= DIRECTIVE =
Leave the pictures out. Retype exactly the lines below from the one containing "производстве" through the one containing "Seguridad del producto", and no others.

= RECORDS TO USE =

──────────

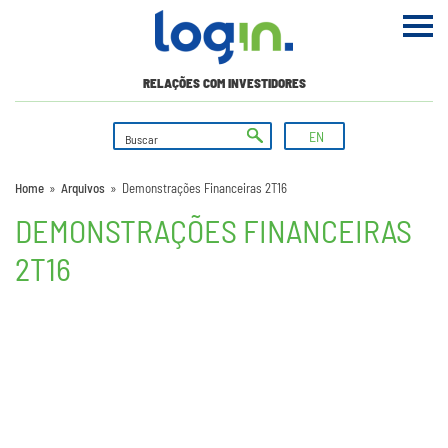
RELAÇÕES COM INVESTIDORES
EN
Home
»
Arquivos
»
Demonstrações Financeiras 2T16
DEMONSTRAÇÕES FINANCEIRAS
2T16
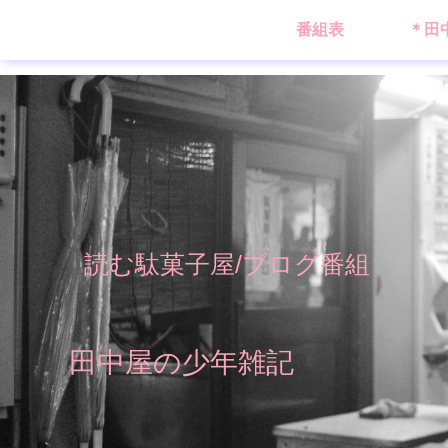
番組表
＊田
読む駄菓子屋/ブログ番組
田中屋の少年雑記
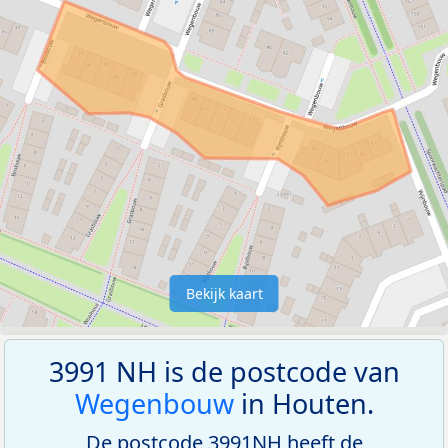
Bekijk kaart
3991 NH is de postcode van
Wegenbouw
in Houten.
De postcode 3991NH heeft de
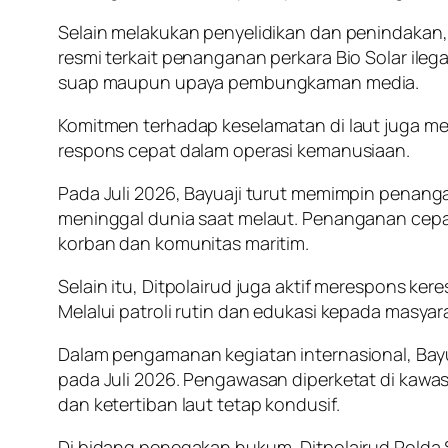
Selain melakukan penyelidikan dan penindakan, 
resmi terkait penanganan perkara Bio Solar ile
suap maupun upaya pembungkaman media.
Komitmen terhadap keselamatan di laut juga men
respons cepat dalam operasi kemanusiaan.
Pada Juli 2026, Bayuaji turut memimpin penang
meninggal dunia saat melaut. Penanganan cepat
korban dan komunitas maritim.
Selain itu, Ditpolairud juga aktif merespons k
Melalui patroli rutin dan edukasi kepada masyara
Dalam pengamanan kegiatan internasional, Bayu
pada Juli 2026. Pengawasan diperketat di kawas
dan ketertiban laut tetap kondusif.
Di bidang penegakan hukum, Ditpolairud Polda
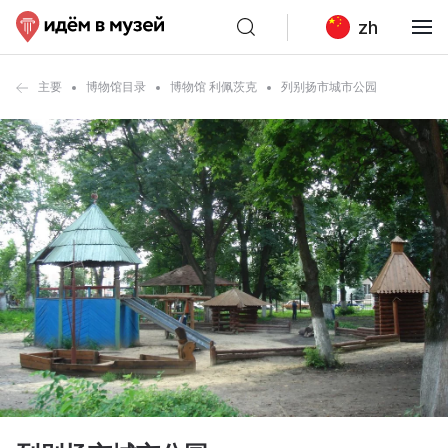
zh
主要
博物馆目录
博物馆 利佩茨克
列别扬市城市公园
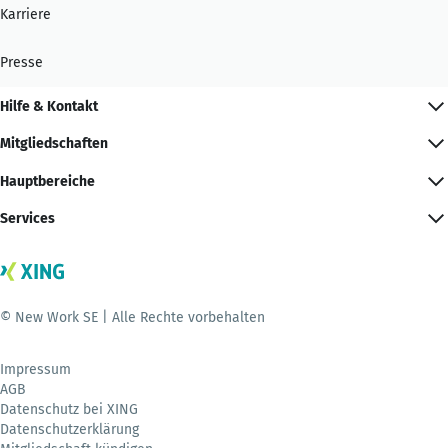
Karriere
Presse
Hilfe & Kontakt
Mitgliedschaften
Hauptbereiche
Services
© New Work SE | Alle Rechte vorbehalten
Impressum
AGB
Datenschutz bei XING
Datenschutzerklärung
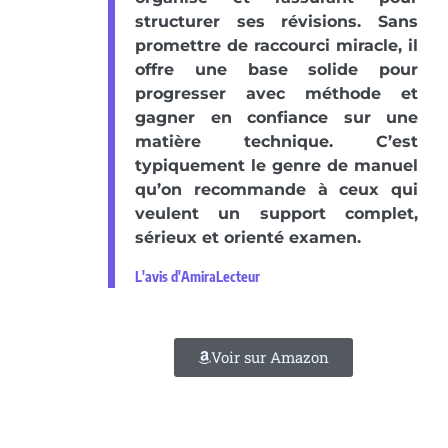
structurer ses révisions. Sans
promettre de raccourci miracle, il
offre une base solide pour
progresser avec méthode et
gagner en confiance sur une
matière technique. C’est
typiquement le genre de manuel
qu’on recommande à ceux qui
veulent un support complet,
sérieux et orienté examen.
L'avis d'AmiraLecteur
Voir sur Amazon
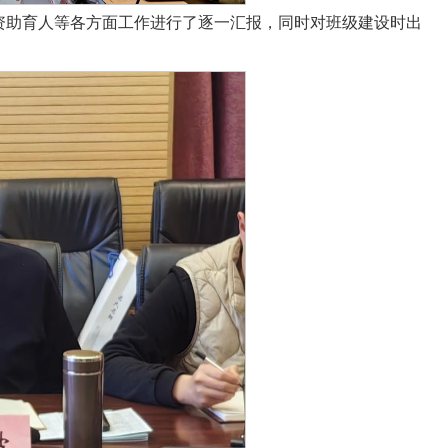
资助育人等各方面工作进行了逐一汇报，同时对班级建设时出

──────────

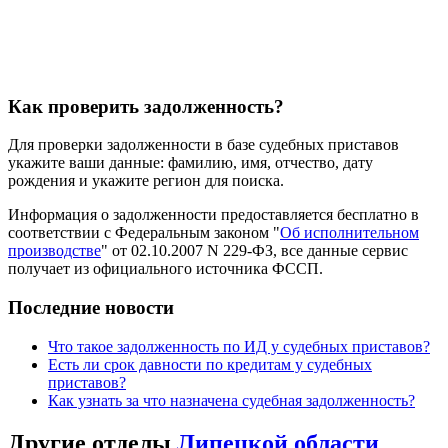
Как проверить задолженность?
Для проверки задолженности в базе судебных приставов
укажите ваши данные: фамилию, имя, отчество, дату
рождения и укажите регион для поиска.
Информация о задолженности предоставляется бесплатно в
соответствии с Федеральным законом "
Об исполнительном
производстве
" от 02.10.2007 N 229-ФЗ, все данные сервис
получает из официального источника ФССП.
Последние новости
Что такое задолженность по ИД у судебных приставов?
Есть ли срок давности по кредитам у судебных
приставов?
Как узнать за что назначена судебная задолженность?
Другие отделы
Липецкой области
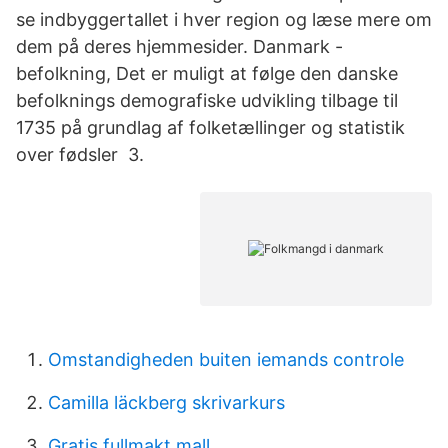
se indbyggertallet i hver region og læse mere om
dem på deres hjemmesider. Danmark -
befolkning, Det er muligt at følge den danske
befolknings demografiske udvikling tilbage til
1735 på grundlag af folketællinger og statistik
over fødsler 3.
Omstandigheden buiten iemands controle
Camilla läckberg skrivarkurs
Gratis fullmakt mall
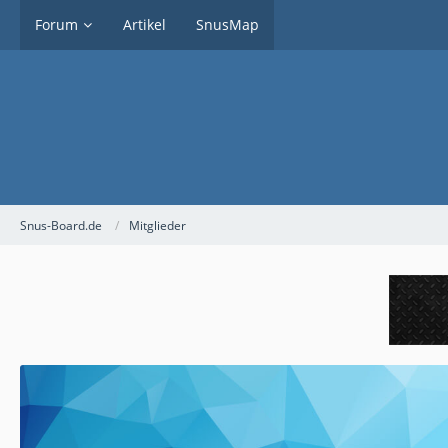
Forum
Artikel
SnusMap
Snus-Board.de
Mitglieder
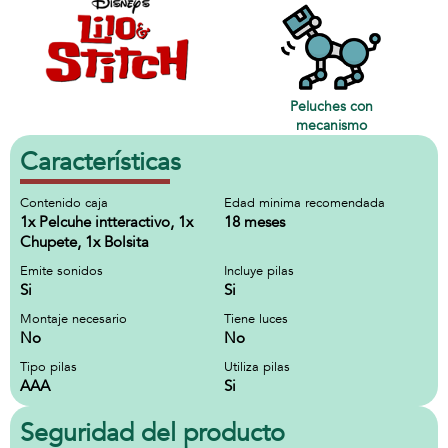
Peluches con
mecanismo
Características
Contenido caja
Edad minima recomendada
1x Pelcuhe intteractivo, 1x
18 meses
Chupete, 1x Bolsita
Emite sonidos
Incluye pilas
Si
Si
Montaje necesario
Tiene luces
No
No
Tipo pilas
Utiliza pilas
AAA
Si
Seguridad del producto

──────────

= ANSWER BOX =
производстве
" от 02.10.2007 N 229-ФЗ, все данные сервис
получает из официального источника ФССП.
Последние новости
Что такое задолженность по ИД у судебных приставов?
Есть ли срок давности по кредитам у судебных
приставов?
Как узнать за что назначена судебная задолженность?
Другие отделы
Липецкой области
se indbyggertallet i hver region og læse mere om
dem på deres hjemmesider. Danmark -
befolkning, Det er muligt at følge den danske
befolknings demografiske udvikling tilbage til
1735 på grundlag af folketællinger og statistik
over fødsler 3.
Omstandigheden buiten iemands controle
Camilla läckberg skrivarkurs
Gratis fullmakt mall
Forum
Artikel
SnusMap
Snus-Board.de
Mitglieder
Peluches con
mecanismo
Características
Contenido caja
Edad minima recomendada
1x Pelcuhe intteractivo, 1x
18 meses
Chupete, 1x Bolsita
Emite sonidos
Incluye pilas
Si
Si
Montaje necesario
Tiene luces
No
No
Tipo pilas
Utiliza pilas
AAA
Si
Seguridad del producto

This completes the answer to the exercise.